As an example, let us define a function, `meta_loss` which is the result of applying a learned optimizer to a given problem for some number of steps.

```{code-cell}
---
executionInfo:
  elapsed: 416
  status: ok
  timestamp: 1643173208653
  user:
    displayName: ''
    photoUrl: ''
    userId: ''
  user_tz: 480
id: d83689fc
outputId: 454b36b2-97b2-4615-fce9-b2c58ff254b5
---
task = image_mlp.ImageMLP_FashionMnist8_Relu32()
key = jax.random.PRNGKey(0)

lopt = lopt_base.LearnableAdam()


def meta_loss(theta, key, batch):
  opt = lopt.opt_fn(theta)
  key1, key = jax.random.split(key)
  param = task.init(key1)
  opt_state = opt.init(param)
  for i in range(4):
    param = opt.get_params(opt_state)
    key1, key = jax.random.split(key)
    l, grad = jax.value_and_grad(task.loss)(param, key1, batch)
    opt_state = opt.update(opt_state, grad, l)

  param, state = opt.get_params_state(opt_state)
  key1, key = jax.random.split(key)
  final_loss = task.loss(param, key1, batch)
  return final_loss


batch = next(task.datasets.train)
meta_loss(theta, key, batch)
```

+++ {"id": "bc9d8820"}

But let's not stop there, we can leverage jax now to easily compute meta-gradients, or gradients with respect to the weights of the learned optimizer. This will take a bit to compile (~20 seconds on my machine) as this computation graph is a bit complex. Note: this can be greatly reduced by leveraging `jax.lax.scan`!

```{code-cell}
---
executionInfo:
  elapsed: 14706
  status: ok
  timestamp: 1643173223561
  user:
    displayName: ''
    photoUrl: ''
    userId: ''
  user_tz: 480
id: bcffb853
outputId: 26b32b58-50f6-42ff-abc0-04ff33c103cc
---
meta_value_and_grad = jax.jit(jax.value_and_grad(meta_loss))

ml, meta_grad = meta_value_and_grad(theta, key, batch)
meta_grad
```

+++ {"id": "683ab7ab"}

We can see that this meta-gradient is saying we should increase the log learning rate to improve performance.

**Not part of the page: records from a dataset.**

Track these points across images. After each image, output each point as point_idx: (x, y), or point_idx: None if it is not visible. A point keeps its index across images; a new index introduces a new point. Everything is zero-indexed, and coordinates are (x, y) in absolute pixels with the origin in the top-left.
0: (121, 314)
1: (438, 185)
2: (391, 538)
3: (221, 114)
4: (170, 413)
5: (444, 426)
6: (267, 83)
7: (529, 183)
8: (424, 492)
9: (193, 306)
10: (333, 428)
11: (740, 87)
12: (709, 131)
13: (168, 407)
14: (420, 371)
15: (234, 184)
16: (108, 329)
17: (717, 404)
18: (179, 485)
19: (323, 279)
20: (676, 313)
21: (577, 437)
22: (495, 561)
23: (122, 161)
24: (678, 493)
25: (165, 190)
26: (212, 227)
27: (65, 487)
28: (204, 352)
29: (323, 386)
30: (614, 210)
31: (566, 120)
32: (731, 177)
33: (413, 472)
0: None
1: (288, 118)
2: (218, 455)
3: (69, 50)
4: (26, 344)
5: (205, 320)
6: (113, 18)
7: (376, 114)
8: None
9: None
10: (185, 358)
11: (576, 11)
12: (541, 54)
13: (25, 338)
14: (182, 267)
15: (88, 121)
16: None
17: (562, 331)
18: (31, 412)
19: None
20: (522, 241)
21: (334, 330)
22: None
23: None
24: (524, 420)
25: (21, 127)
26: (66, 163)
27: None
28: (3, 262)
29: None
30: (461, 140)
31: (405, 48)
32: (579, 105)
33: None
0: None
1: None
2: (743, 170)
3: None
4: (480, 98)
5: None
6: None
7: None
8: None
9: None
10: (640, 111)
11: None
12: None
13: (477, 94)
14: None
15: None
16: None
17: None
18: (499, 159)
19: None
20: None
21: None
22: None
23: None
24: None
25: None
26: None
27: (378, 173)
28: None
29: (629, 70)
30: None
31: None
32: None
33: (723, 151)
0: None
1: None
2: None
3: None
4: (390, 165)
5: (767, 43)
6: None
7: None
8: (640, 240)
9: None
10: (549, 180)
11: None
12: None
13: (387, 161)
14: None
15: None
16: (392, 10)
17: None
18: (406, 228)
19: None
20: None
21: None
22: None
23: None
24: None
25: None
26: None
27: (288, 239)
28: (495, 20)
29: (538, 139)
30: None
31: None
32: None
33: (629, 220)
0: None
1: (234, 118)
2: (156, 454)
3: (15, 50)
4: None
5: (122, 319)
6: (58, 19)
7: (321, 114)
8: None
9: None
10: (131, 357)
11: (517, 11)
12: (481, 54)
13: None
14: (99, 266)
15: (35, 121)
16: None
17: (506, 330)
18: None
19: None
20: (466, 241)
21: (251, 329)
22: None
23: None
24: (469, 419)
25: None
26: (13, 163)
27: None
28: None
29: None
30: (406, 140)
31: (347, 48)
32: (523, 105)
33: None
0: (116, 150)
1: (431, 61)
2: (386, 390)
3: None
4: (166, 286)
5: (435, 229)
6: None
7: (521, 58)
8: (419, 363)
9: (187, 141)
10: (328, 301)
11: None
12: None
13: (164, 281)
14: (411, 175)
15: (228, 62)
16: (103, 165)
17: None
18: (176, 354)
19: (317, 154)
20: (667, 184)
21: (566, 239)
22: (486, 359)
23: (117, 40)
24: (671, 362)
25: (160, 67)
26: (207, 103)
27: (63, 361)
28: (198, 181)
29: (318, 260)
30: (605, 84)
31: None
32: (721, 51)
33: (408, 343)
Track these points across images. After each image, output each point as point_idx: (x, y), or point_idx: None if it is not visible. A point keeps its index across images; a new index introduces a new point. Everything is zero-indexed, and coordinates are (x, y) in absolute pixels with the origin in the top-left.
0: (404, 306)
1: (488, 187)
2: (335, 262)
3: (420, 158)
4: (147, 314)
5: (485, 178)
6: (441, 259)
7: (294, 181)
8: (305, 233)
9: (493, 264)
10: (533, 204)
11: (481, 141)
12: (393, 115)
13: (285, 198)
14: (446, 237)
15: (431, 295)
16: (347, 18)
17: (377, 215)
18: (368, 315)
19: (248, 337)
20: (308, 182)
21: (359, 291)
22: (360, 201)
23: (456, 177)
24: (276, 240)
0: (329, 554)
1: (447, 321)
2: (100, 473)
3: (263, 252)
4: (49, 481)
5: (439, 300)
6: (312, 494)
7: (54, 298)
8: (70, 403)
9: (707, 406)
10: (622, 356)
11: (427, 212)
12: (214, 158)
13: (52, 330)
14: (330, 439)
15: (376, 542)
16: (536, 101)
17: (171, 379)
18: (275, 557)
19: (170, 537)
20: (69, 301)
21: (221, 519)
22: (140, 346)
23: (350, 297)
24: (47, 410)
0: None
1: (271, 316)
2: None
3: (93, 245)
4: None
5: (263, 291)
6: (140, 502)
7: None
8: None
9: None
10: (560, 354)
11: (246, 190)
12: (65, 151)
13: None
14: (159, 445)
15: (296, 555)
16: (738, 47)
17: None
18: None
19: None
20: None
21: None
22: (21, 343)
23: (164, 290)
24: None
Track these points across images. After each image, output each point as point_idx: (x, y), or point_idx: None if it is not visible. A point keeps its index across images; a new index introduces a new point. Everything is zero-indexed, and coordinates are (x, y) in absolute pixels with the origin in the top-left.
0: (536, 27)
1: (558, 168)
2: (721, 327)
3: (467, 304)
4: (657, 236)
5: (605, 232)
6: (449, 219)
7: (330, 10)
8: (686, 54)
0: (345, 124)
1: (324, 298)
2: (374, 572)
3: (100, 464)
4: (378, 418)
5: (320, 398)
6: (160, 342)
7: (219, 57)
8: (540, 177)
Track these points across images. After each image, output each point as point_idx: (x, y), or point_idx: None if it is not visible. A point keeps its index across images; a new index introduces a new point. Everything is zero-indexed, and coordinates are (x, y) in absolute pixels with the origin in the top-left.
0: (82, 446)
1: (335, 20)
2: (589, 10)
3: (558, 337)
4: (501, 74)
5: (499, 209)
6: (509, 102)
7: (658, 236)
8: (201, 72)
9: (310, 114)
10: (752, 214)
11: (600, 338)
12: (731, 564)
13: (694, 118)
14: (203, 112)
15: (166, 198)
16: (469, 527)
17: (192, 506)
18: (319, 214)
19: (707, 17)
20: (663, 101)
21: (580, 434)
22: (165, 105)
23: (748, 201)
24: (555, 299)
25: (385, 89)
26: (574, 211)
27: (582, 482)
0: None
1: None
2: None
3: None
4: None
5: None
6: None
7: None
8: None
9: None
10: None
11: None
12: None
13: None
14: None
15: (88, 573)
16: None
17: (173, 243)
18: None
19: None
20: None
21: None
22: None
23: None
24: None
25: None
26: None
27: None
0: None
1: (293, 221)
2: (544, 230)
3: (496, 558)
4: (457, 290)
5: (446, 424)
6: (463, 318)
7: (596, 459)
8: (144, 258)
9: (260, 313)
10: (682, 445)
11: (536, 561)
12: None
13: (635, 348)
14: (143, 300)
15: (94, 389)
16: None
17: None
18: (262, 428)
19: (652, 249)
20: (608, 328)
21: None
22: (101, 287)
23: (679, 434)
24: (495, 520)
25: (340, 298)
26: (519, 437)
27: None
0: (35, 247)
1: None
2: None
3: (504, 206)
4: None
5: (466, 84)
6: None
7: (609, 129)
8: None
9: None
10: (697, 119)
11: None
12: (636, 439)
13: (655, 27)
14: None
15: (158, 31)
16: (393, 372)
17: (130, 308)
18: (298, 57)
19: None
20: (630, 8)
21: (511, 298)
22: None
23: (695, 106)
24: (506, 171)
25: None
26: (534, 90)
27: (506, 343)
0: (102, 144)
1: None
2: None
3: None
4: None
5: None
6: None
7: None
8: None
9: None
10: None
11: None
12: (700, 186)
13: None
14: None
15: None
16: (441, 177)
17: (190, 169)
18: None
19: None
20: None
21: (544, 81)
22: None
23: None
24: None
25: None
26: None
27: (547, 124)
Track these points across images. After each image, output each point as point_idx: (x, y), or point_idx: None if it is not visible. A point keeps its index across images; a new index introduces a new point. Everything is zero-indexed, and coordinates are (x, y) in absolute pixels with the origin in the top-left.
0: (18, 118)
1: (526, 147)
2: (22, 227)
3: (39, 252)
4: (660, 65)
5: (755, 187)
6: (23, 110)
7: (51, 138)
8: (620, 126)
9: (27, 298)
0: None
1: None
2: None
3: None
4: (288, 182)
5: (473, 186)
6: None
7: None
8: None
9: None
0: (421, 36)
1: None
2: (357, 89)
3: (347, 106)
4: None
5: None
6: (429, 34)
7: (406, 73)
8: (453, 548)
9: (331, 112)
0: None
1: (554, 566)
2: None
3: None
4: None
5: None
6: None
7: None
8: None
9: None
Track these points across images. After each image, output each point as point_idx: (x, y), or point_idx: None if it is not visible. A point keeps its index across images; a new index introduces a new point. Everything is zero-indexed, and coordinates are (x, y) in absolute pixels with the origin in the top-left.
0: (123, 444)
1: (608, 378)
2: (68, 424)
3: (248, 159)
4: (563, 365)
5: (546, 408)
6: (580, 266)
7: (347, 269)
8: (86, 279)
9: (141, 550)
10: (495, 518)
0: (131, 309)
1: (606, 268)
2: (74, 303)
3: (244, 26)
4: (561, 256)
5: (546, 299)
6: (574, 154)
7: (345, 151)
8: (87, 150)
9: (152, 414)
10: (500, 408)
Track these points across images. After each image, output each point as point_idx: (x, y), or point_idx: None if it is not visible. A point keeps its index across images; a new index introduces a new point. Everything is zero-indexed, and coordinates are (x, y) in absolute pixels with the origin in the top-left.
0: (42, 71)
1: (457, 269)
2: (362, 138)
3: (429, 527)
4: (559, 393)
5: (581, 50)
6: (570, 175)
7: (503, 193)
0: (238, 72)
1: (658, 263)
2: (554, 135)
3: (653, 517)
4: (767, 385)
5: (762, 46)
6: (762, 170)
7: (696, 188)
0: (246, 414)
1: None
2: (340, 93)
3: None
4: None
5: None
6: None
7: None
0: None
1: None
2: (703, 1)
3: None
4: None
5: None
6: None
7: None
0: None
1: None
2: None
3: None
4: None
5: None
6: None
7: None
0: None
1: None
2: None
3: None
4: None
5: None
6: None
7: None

We can now meta-train by using an additional optimizer -- this time to optimize `theta`, the weights of the learned optimizer.

```{code-cell}
---
executionInfo:
  elapsed: 17330
  status: ok
  timestamp: 1643173241067
  user:
    displayName: ''
    photoUrl: ''
    userId: ''
  user_tz: 480
id: 2df4120e
outputId: 6c5663d7-647e-4fc7-cae2-d75dd5ba8280
---
theta_opt = opt_base.Adam(1e-2)

key = jax.random.PRNGKey(0)
theta = lopt.init(key)
theta_opt_state = theta_opt.init(theta)

learning_rates = []
learnable_adam_meta_losses = []
for i in range(2000):
  batch = next(task.datasets.train)
  key, key1 = jax.random.split(key)
  theta = theta_opt.get_params(theta_opt_state)
  ml, meta_grad = meta_value_and_grad(theta, key, batch)
  theta_opt_state = theta_opt.update(theta_opt_state, meta_grad, ml)
  learning_rates.append(theta["log_lr"])
  learnable_adam_meta_losses.append(ml)
  if i % 100 == 0:
    print(ml)
```

```{code-cell}
---
colab:
  height: 296
executionInfo:
  elapsed: 934
  status: ok
  timestamp: 1643173242450
  user:
    displayName: ''
    photoUrl: ''
    userId: ''
  user_tz: 480
id: a7456b62
outputId: 57cac3cc-cc6e-4dbc-f717-22ebaad14428
---
import numpy as np
from matplotlib import pylab as plt

plt.semilogy(np.exp(learning_rates))
plt.ylabel("learning rate")
plt.xlabel("meta-iteration")
```

+++ {"id": "2342786b"}

And there you have it: we have used gradient-based meta-training to train the hyperparameters of our Adam optimizer! This is the core idea in learned optimizers.

Fitting a handful of scalars is a relatively simple application of the tools we have developed. In this library there are a number of more complex learned optimizers. We will explore these models, as well as more complex library functionality, in the next colab notebook.